Assignment =
Would you copy the line that includes "hfov_deg: 49.0" and every line that follows it, down to the last line of the listing below, exactly as they stand?

+++

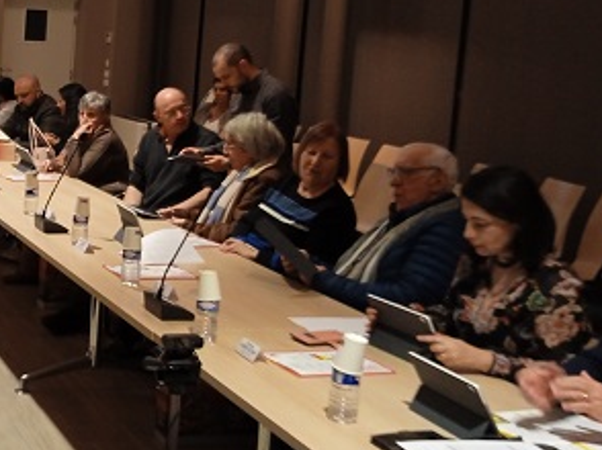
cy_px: 171
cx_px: -57
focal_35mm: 62
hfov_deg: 28.4
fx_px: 1077
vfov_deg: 23.6
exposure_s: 1/25
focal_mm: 3.43
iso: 258
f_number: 2.2
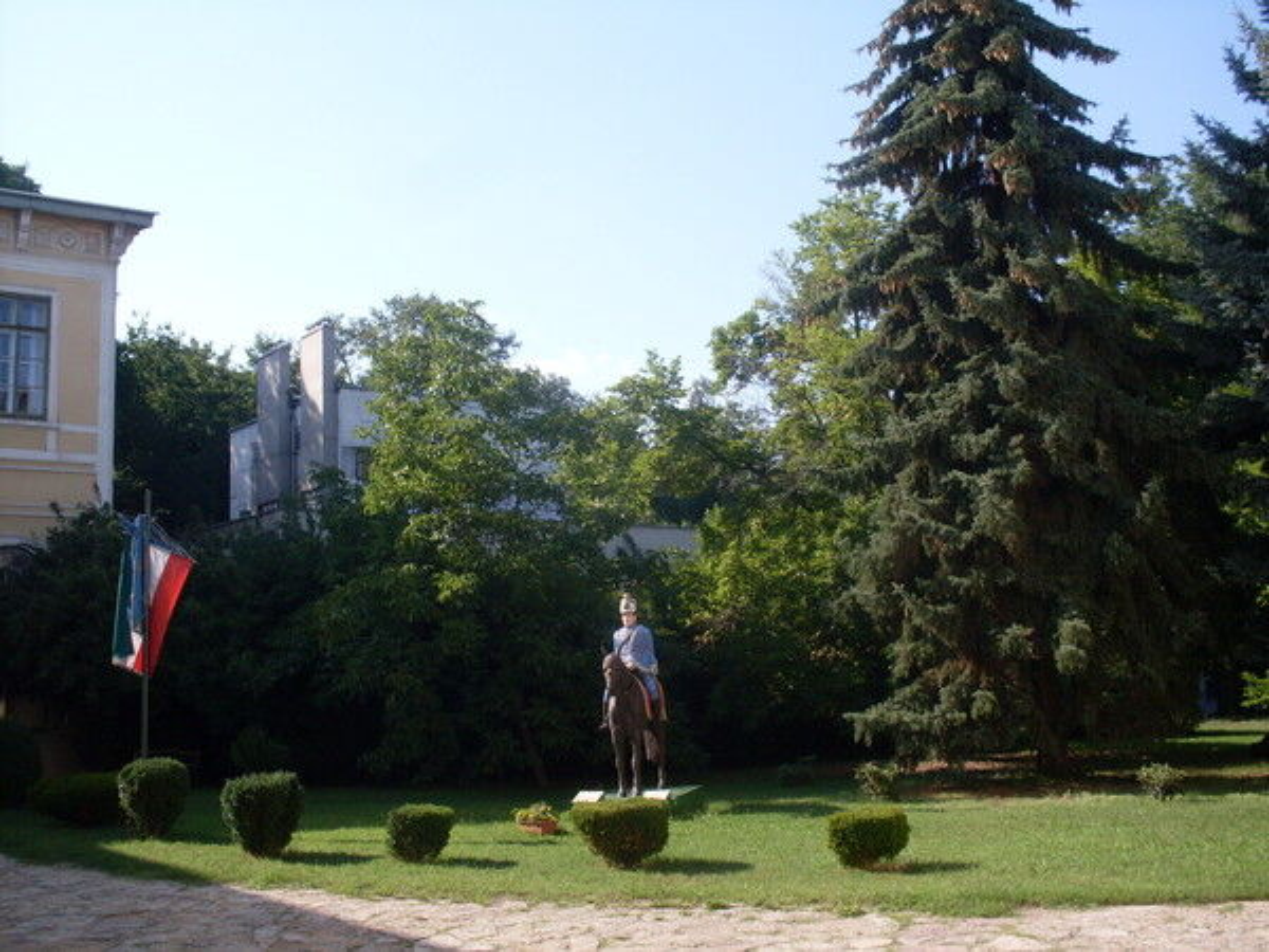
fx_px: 1393
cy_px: 476
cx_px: 634
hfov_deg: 49.0
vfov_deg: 37.7
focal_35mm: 38
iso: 80
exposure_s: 1/125
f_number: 8.4
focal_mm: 6.3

+++

Response below =
hfov_deg: 49.0
vfov_deg: 37.7
focal_35mm: 38
iso: 80
exposure_s: 1/125
f_number: 8.4
focal_mm: 6.3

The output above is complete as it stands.